As the graph makes clear, the category of news involved in the article certainly made a difference to a tweeted story's popularity: Technology was the most tweetable news area, followed by Health and the ever-shareable Fun Stuff. Also impactful was the name recognition of the text. You can know with some certainty that a story about Lady Gaga will do well, and you can know with even more certainty that a tech story about Lady Gaga will do well. But what led most overwhelmingly, and most predictably, to sharing was the person or organization who shared the information in the first place -- hence, the @NYTimes origin of the tweet above. A "WHOA, GUYS, HERE'S HUGE NEWS ABOUT LADY GAGA" sent from The New York Times means a lot more than the same declaration from me, or even from @LadyGaga herself. Brand, even and especially on the Internet, matters.

Furthermore, emotional language doesn't seem to matter when it comes to predictable sharing. So, by that logic, a tweet that calmly describes what you'll get by clicking on a link -- "Here is some news about Lady Gaga" -- will have about the same attentional impact as a tweet that HYPERBOLICALLY SHOUTS IT. Even within the tumult that is the Internet, when it comes to framing the news, objective language does just as well as emotional.

While that's unsurprising on the one hand, on the other it's its own kind of WHOA HUGE NEWS finding. Conventional wisdom -- and even our everyday experience of the web -- might suggest that emotion and overall WHOAness would trump other considerations. This is the operational logic of a site like Buzzfeed, whose brand is driven by little else beyond the WHOA. And Twitter, in particular, has a flattening effect: Our rolling, rollicking sources of news all roll and rollick within the same 140-character-high little boxes. On Twitter, puny little @megangarber gets the same physical real estate as @WSJ, @NYTimes, and @BarackObama. (And if puny little @megangarber posts a lot of tweets, she'd get, actually, more physical real estate than the established institutions.)

In that context, it would stand to reason that the words and the resonance of the tweets themselves -- the content of the characters -- would make the real difference between "share" and "ignore."

What's remarkable about the HP paper and its algorithm is how back-to-the-future their results actually are. Online, the researchers are saying, the power of the brand is exactly what it has been since brands first emerged in the Middle Ages: It's a vector of trust. And it's a direct proxy for the ongoing transactional realities of the in-person human relationship. While Twitter and its fellow social media platforms certainly allow for breakthrough, source-agnostic WHOAs -- @keithurbahn, Double Rainbow Guy -- the HP study suggests that, when it comes to news, trust is actually much more important than emotion. Shareability is largely a function of reliability.

That makes sense, given that we users are increasingly aware of ourselves not only as conduits of information, but as agents of it. Though I will eagerly click on a "WHOA, THIS IS HUGE" link from someone I follow, I'm much more likely to share a WTIH link when it's sent by @NYTimes. I don't want to be amplifying bad intel. And I understand, implicitly, that something sent from the Times -- something vetted by an organization that has a lot to lose in getting something wrong -- is more trustworthy than something sent from another person. Even if that person is a friend.

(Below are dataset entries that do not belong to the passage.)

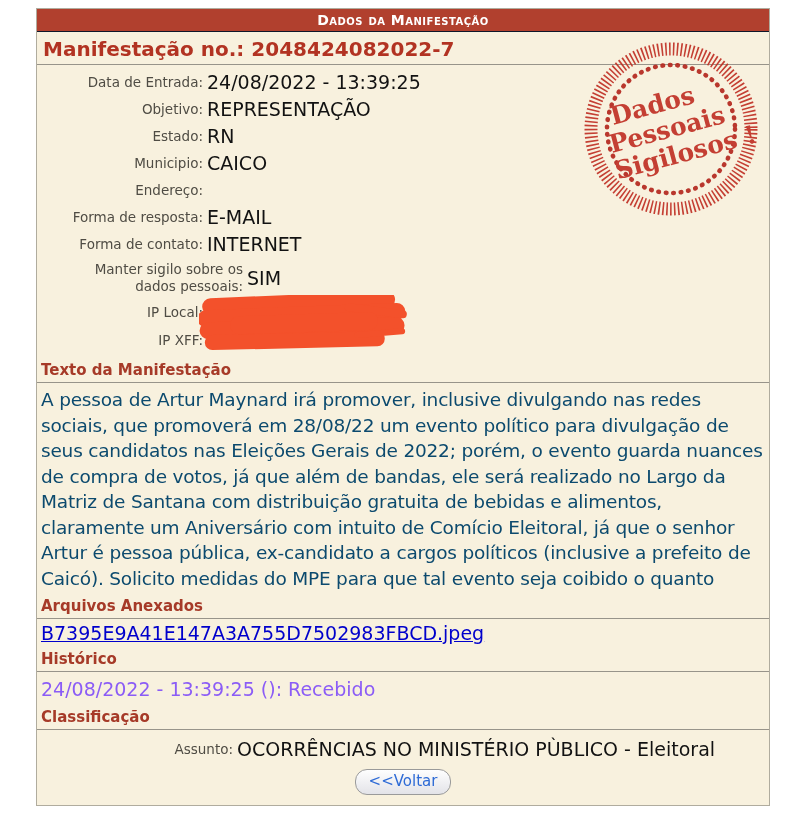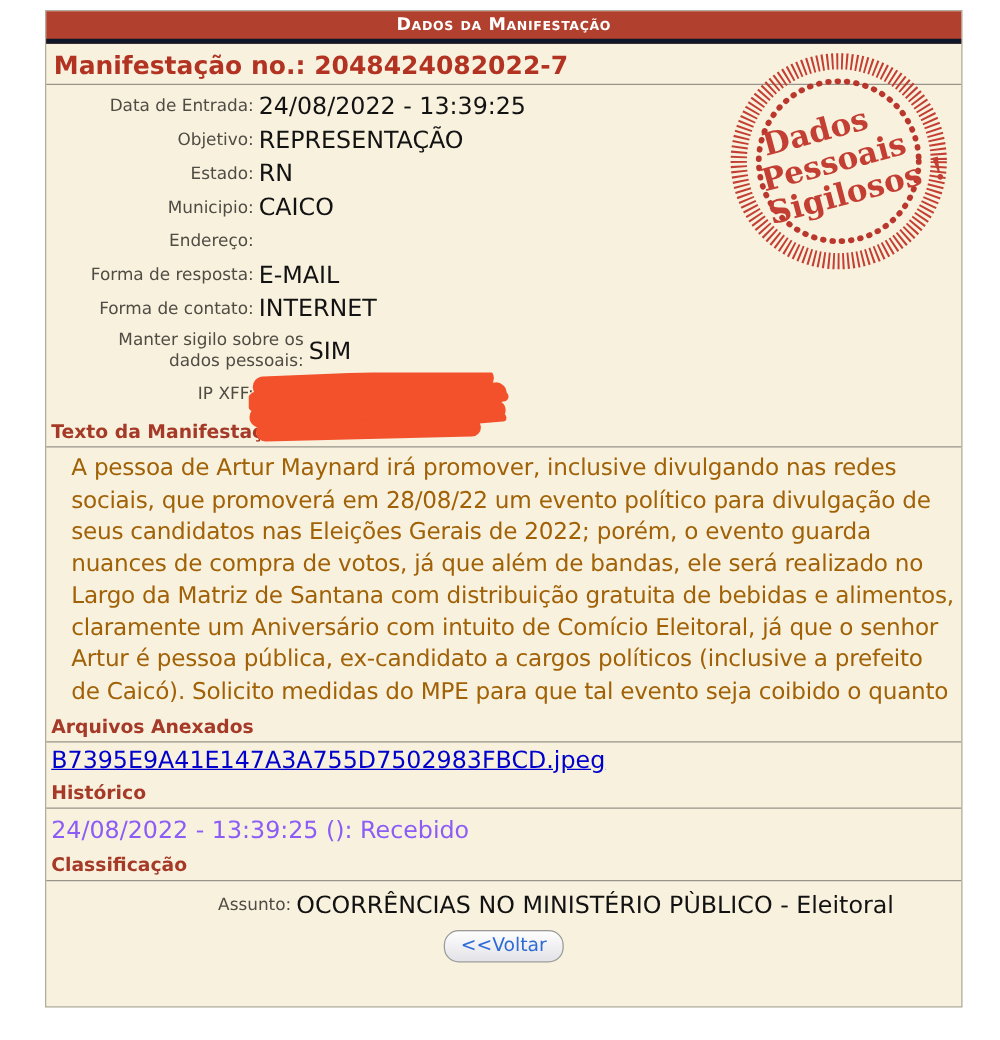--- a/index.html
+++ b/index.html
@@ -6,21 +6,21 @@
   body{
     width:800px;height:832px;background:#ffffff;position:relative;
     font-family:"DejaVu Sans",sans-serif;overflow:hidden;
   }
   .panel{
     position:absolute;left:36px;top:8px;width:734px;height:798px;
     background:#f8f1de;border:1px solid #b0ac9e;box-sizing:border-box;
   }
   .titlebar{
     height:22px;line-height:22px;background:#b1402e;
-    border-bottom:4px solid #0f172a;
+    border-bottom:1px solid #0f172a;
     color:#ffffff;text-align:center;font-weight:bold;font-size:14px;
     font-variant:small-caps;letter-spacing:.5px;
   }
   .manif-line{
     padding:5px 6px 3px 6px;font-weight:bold;color:#b23322;font-size:20px;
     border-bottom:1px solid #98948a;
   }
   .fields{position:relative;padding-top:4px;}
   .frow{display:flex;align-items:center;min-height:27px;}
   .frow.tall{min-height:40px;padding-left:40px;}
@@ -43,23 +43,22 @@
     font-family:"DejaVu Serif",serif;font-weight:bold;text-align:center;
   }
   .stamp-text .s1{font-size:25px;line-height:26px;transform:translateX(-12px);}
   .stamp-text .s2{font-size:25px;line-height:27px;transform:translateX(-4px);}
   .stamp-text .s3{font-size:25px;line-height:27px;transform:translateX(8px);}
   .section-title{
     margin-top:5px;padding:2px 4px 3px 4px;font-size:15px;font-weight:bold;
     color:#a63a28;border-bottom:1px solid #98948a;
   }
   .bodytext{
-    padding:4px 4px 2px 4px;font-size:18.5px;line-height:25.5px;color:#a16207;
+    padding:4px 4px 2px 4px;font-size:18.5px;line-height:25.5px;color:#0c4a6e;
     letter-spacing:-0.2px;
-    margin-left:16px;
   }
   .linkrow{padding:3px 0 4px 4px;font-size:19px;}
   .linkrow a{color:#0000cc;text-decoration:underline;}
   .historow{
     padding:6px 4px;text-align:left;font-size:19px;color:#8b5cf6;
   }
   .assunto-row{display:flex;align-items:center;min-height:30px;margin-top:4px;}
   .assunto-row .lbl{width:200px;}
   .btnrow{text-align:center;padding:5px 0 6px 0;}
   .voltar{
@@ -104,20 +103,24 @@
     </div>
     <div class="frow">
       <span class="lbl">Forma de contato:</span>
       <span class="val">INTERNET</span>
     </div>
     <div class="frow tall">
       <span class="lbl">Manter sigilo sobre os dados pessoais:</span>
       <span class="val">SIM</span>
     </div>
     <div class="frow ip">
+      <span class="lbl">IP Local:</span>
+      <span class="val"></span>
+    </div>
+    <div class="frow ip">
       <span class="lbl">IP XFF:</span>
       <span class="val"></span>
     </div>
 
     <svg class="redaction" viewBox="0 0 212 58">
       <g stroke="#f3512b" fill="none" stroke-linecap="round" transform="rotate(-1 106 29)">
         <path d="M12 10 L188 6" stroke-width="17"></path>
         <path d="M7 22 L198 18" stroke-width="17"></path>
         <path d="M9 34 L197 32" stroke-width="17"></path>
         <path d="M13 46 L178 45" stroke-width="15"></path>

This is a the probabilistic brand in action. Though it's easy (and sometimes accurate) to think that the web is fracturing once-solid institutions ... on Twitter, at least, the opposite seems to be true. On Twitter, the brand -- a convening force, an agent of trust, an assurance of quality -- is more valuable than ever.

The HP paper focuses on article popularity, with Twitter spread as the key metric of that popularity. The original wording of this post wasn't clear about that, so I've updated the language above to better reflect the distinction. And big thanks to Steve Myers for pointing it out.